Whitney Grace, May 15, 2015
Sponsored by ArnoldIT.com, publisher of the CyberOSINT monograph
Elasticsearch Transparent about Failed Jepsen Tests
May 11, 2015
The article on Aphyr titled Call Me Maybe: Elasticsearch 1.5.0 demonstrates the ongoing tendency for Elasticsearch to lose data during network partitions. The author goes through several scenarios and found that users can lose documents if nodes crash, a primary pauses, a network partitions into two intersecting components or into two discrete components. The article explains,
“My recommendations for Elasticsearch users are unchanged: store your data in a database with better safety guarantees, and continuously upsert every document from that database into Elasticsearch. If your search engine is missing a few documents for a day, it’s not a big deal; they’ll be reinserted on the next run and appear in subsequent searches. Not using Elasticsearch as a system of record also insulates you from having to worry about ES downtime during elections.”

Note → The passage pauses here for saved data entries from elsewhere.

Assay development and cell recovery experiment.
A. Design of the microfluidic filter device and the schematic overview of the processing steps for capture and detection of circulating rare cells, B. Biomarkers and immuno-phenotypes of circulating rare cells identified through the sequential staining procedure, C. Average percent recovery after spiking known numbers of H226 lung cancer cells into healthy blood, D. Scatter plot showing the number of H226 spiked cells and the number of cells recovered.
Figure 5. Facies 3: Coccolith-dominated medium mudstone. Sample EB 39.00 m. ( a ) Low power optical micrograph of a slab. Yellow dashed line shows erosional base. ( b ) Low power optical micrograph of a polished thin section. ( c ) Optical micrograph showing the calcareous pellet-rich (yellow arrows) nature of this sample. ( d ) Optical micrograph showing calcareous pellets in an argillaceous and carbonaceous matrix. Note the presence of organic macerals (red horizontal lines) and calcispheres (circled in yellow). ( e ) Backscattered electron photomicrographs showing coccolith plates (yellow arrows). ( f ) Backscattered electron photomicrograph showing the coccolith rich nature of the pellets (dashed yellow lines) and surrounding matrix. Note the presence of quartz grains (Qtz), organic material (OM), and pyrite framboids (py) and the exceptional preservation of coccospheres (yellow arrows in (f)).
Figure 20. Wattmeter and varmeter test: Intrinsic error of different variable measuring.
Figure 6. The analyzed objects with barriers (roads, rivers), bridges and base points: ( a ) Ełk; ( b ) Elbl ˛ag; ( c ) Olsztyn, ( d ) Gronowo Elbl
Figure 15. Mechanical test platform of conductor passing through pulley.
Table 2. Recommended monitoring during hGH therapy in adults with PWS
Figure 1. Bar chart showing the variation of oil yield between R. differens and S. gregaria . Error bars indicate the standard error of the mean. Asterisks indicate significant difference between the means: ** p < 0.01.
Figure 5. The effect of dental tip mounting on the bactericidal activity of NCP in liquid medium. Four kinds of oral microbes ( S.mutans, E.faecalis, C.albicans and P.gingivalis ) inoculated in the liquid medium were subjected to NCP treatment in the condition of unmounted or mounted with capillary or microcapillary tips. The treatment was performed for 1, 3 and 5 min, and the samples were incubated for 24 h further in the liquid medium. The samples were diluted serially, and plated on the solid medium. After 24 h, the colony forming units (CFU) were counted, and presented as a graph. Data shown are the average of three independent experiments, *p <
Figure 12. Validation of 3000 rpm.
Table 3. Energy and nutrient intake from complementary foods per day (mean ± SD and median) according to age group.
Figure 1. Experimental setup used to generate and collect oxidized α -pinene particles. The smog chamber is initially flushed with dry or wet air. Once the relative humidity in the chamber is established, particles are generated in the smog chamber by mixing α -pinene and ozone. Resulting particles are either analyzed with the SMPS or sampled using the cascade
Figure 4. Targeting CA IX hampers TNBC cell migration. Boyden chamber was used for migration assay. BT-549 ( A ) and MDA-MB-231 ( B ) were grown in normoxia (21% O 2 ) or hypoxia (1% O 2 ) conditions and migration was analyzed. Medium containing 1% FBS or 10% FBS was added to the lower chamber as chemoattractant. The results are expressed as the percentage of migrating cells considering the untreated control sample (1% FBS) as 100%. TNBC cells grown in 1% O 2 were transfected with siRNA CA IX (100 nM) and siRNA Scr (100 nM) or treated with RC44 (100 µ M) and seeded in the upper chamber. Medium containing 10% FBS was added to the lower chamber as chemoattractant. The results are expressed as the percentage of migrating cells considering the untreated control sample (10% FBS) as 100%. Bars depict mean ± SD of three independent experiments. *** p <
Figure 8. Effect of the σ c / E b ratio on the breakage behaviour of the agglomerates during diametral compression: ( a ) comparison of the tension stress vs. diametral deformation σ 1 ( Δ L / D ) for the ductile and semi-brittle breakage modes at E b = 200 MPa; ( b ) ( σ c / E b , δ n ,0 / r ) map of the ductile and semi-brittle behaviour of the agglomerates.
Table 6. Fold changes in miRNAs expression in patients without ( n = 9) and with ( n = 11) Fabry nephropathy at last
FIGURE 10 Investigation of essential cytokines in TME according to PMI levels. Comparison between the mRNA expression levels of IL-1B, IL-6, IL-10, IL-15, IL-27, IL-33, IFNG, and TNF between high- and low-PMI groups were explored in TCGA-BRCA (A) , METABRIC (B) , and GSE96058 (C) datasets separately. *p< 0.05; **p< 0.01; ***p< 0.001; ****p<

The article praises Elasticsearch for their internal approach to documenting the problems, and especially the page they opened in September going into detail on resiliency. The page clarifies the question among users as to what it meant that the ticket closed. The page states pretty clearly that ES failed their Jepsen tests. The article exhorts other vendors to follow a similar regimen of supplying such information to users.
Chelsea Kerwin, May 11, 2014
Sponsored by ArnoldIT.com, publisher of the CyberOSINT monograph
Elasticsearch Becomes Elastic, Acquires Found
March 25, 2015
The article on Forbes.com titled Elasticsearch Changes Its Name, Enjoys An Amazing Open Source Ride and Hopes to Avoid Mistakes explains the latest acquisition and the reasons behind the name change to simply Elastic. That choice is surmised to be due to Elastic’s wish to avoid confusion over the open source product Elasticsearch and the company itself. It also signals the company’s movement beyond solely providing search technology. The article also discusses the acquisition of Found, a Norwegian company,
“Found provides hosted and fully managed Elasticsearch clusters with technology that automates processes such as installation, configuration, maintenance, backup, and highavailability. Doing all of this heavy-lifting enables developers to integrate a search engine into their database, website or app quickly In addition, Found has created a turnkey process to scale Elasticsearch clusters up or down at any time and without any downtime. Found’s Elasticsearch as a Service offering is being used by companies like Docker, Gild… and the New York Public Library.”
Elasticsearch has raised almost $105 million since its start after being created by Shay Banon in 2010. The article posits that they have been doing the right things so far, such as the acquisition of Kibana, the visualization vendor. Although some startups relying on Elasticsearch may throw shade at the Found acquisition, there are no foreseeable threats to Elastic’s future.